Any hash is a valid hash. The question is if you're hash meets our criteria. What you hash is actually a couple of things (we'll come back to this) that lined up together make a string that is a string of a specific length. You then hash that entire string. Think of your resulting hash as a number. What we want is that resulting number to be less than a target number. So it's like rolling a billion sided die, and coming up with a number under the target number. That target number is considered "difficulty". As more people are rolling the die, we lower what that target number is to reduce the likelihood any one die-roll will hit.

So importantly, some of those things that we line up in the string that we hash are things that we're allowed to adjust. Hashing isn't exactly like rolling the die because if we has the same thing over and over we get the same result over and over. However even a minor adjustment in what we hash can have a major impact on what the resulting hash is. The primary item that we can manipulate is called the "nonce". Basically we pick a nonce to use in the string, hash the whole string, and see what we get. If the hash isn't a hit, we modify the nonce and try again. The nonce itself isn't very large so there's a limited number of variations of the nonce that you can try. The next item we can change is a timestamp. We're allowed to wiggle the timestamp too. Every wiggle of the timestamp allows us through the entire set of possible nonce values all over again. We repeat this process of exhausting the nonce possibilities, then wiggling the timestamp over and over until the resulting hash is lower than the difficulty target number.

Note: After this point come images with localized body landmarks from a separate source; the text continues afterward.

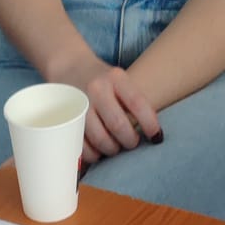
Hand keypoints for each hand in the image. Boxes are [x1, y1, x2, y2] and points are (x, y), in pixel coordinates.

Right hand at [47, 49, 160, 163]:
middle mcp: (96, 89)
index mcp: (115, 78)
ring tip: (115, 147)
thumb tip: (151, 133)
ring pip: (100, 139)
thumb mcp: (120, 81)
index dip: (149, 123)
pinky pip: (83, 146)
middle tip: (132, 143)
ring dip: (112, 149)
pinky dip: (94, 155)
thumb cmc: (103, 81)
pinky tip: (99, 152)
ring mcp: (80, 106)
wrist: (70, 69)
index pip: (137, 103)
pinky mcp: (68, 121)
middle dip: (129, 141)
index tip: (156, 136)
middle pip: (118, 125)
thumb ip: (132, 102)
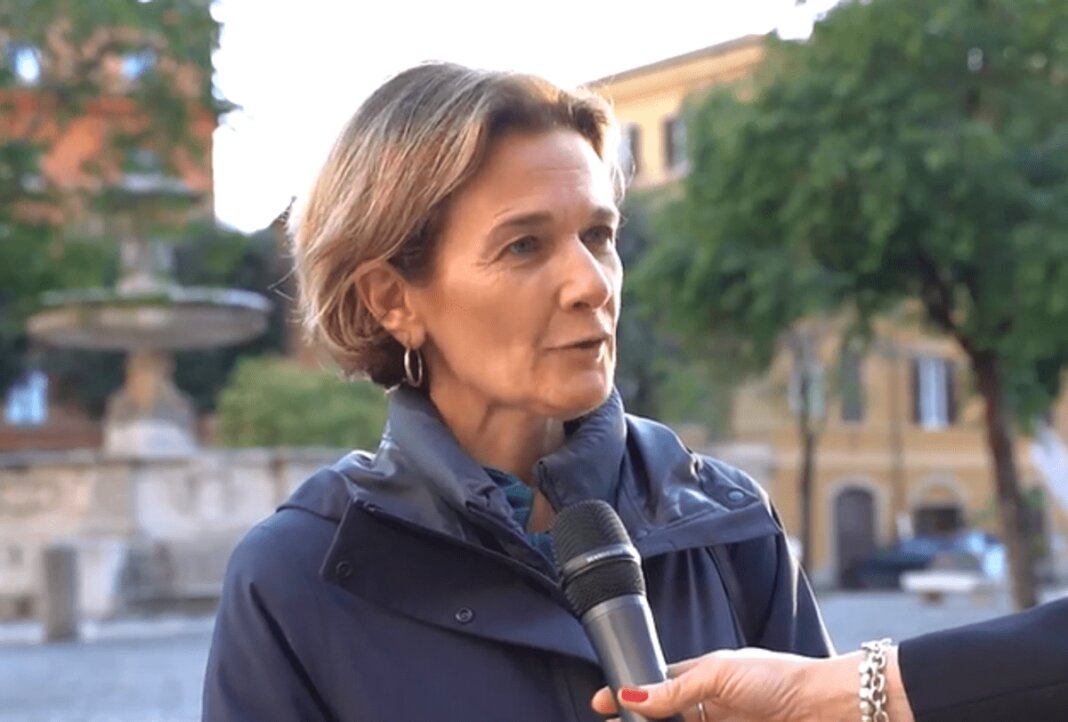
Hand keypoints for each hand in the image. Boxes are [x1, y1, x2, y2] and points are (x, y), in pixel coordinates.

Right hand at [591, 647, 856, 721]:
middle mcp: (706, 706)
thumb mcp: (719, 675)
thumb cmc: (778, 678)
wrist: (823, 707)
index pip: (655, 685)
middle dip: (636, 721)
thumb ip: (676, 689)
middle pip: (661, 716)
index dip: (629, 694)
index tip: (601, 704)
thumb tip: (633, 693)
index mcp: (701, 678)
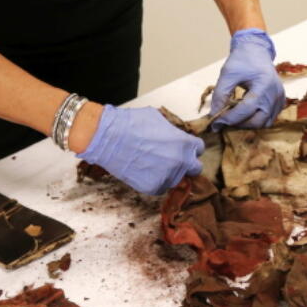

When that happens, we then proclaim to the world that this timestamp plus this nonce works to solve the block. Others validate it to be true and it's added to the block chain. A block is considered "Validated" once it's a certain number of blocks "deep" in the block chain, meaning it's a historical block compared to the current block. Validation is a little bit of a misnomer here because it's not that the block isn't already known to be valid. What we're validating is the proof of work, meaning once that historical block is buried far enough the amount of effort involved to create that history is insurmountable for someone else to try to create a different variation of the history. They would have to create their own version of that block (the only reason being to write in their own version of the transactions, i.e. steal coins) then solve it themselves, then solve the next block and the one after and so on and "catch up" with everybody else. This means they would have to out-race the world in the dice rolling game. Maybe once in the history of the universe someone might get lucky on the nonce with two or three blocks back to back, but with the 120 blocks that most mining pools and exchanges require now? Not going to happen, ever.